After the spring climbing season in the Himalaya was cut short due to the earthquake in Nepal, the mountaineering scene has been unusually quiet for the past few months. But now that summer is nearly upon us that is about to change, as climbing teams start to get back to business and turn their attention to other big peaks outside of Nepal and Tibet.
With the arrival of June, the seasonal monsoons are once again hitting central Asia, making it unsafe to climb in the Himalaya proper. That means that all the expeditions to Everest, Lhotse, Annapurna, and the like would have gone home by now regardless of the earthquake. There is generally a short lull between the end of the spring climbing season in Nepal, and the start of operations elsewhere. That lull won’t last for long however, and even now expeditions are gearing up for the challenges ahead.
In preparation for the start of the summer climbing season, Alan Arnette has taken a comprehensive look at some of the teams that we’ll be hearing a lot about in the coming weeks. Those climbers have set their eyes on some big 8000 meter peaks in Pakistan, and in the days ahead I’ll be watching their progress closely.
On K2, the commercial teams have moved onto the mountain in recent years, and this year there will be two squads led by Madison Mountaineering and Himalayan Experience. Both of those outfitters have a great deal of experience on major peaks, and they hope to continue the momentum that was started last year when an unprecedented 40 climbers found success on the world’s toughest mountain. But K2 is fickle, and the weather there is incredibly unpredictable, so I wouldn’t count on a repeat of 2014, which was a banner one indeed.
Amongst the climbers attempting K2 this season are David Tait, a man who has summited Everest on five separate occasions. If you’ve followed David’s expeditions over the years, you’ve probably heard him talk about retiring from the big mountains on more than one occasion, yet he continues to find reasons to come back. K2 will be a different kind of challenge for him however, and it will be interesting to read his thoughts on the mountain.

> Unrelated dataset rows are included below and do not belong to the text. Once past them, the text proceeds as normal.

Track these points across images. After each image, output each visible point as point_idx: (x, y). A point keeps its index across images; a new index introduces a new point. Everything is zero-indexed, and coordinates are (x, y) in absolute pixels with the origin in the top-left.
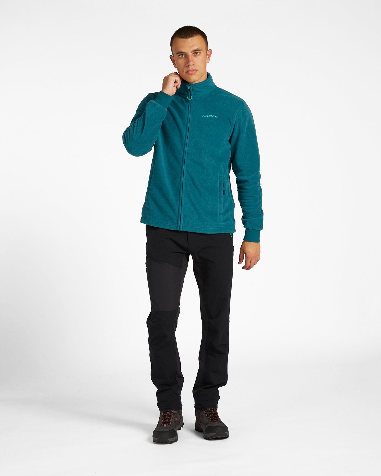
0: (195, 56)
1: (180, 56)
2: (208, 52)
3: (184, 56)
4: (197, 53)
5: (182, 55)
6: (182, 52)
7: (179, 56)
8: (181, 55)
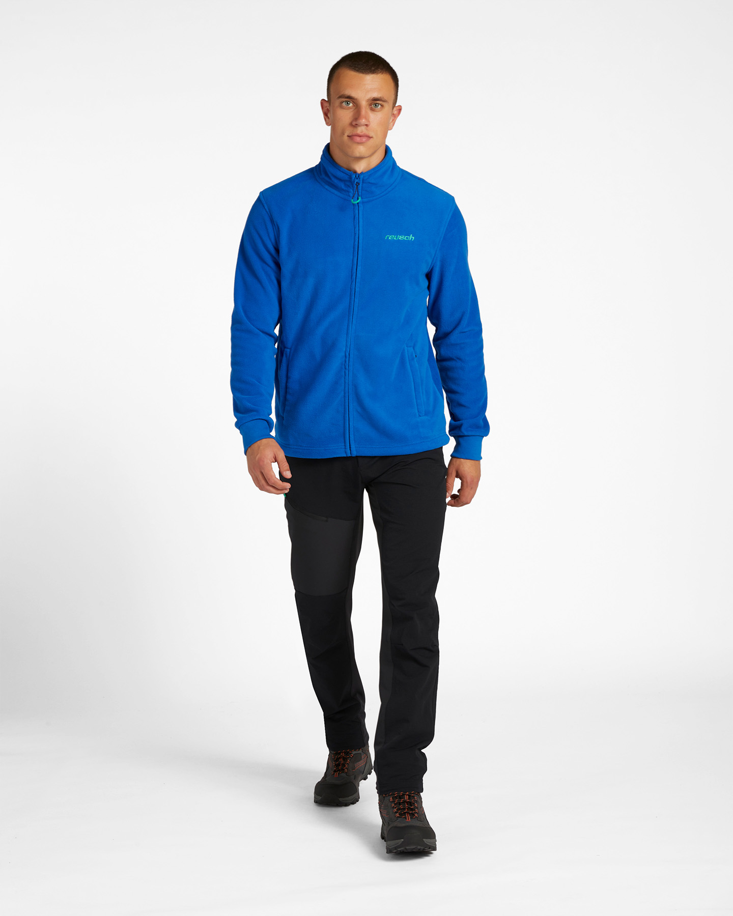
0: (372, 110)
1: (344, 103)
2: (395, 109)
3: (351, 105)
4: (376, 105)
5: (348, 103)
6: (349, 97)
7: (342, 102)
8: (346, 101)
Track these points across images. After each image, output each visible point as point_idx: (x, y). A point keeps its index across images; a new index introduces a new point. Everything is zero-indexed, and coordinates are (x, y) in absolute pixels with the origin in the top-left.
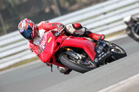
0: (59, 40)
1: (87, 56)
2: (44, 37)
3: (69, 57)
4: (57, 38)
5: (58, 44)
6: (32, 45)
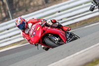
0: (44, 29)
6: (24, 34)
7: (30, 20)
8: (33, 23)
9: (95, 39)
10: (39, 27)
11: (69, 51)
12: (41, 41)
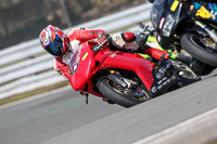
0: (99, 57)
1: (140, 83)
2: (77, 52)
3: (112, 84)
4: (95, 53)
5: (97, 63)
6: (60, 65)
7: (75, 32)
12: (91, 88)
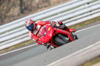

Alan also points out that there will be teams led by Nazir Expeditions, Adventure Tours Pakistan, and Seven Summits Treks, which operates out of Nepal. These outfitters provide less support for the climbers on the mountain, and are more like a loosely affiliated group that are sharing a climbing permit.
Elsewhere, there will be several teams on Broad Peak, which is sometimes used as an acclimatization climb ahead of K2. Last year, Chris Burke was able to summit the “Savage Mountain” but her efforts to bag both K2 and Broad Peak were thwarted. She’ll return this summer to try to nab BP and claim her ninth 8000-meter mountain.
The Gasherbrums (I and II) will play host to a team of international climbers who will be working together to bag both summits. The two mountains pose a formidable challenge for any mountaineer, but are also excellent peaks to gain experience on before proceeding on to the other eight-thousanders. These mountains are rarely very busy, but it is always interesting to follow progress on them none the less.
Finally, Alan is reporting that Nanga Parbat will remain empty once again this summer. After the terrorist attack on that mountain back in 2013 – which left 11 dead – few teams have wanted to venture to Nanga during the summer season. It has been the target of numerous winter expeditions in recent years, but it seems that teams will shy away again due to security concerns.
It should also be noted that the climbing season on Denali is in full swing as well, with numerous teams already on the mountain. While not as tall as these massive 8000-meter peaks, the Alaskan mountain is as challenging as the come. We’ll be keeping an eye on proceedings there as well, with updates as they are warranted.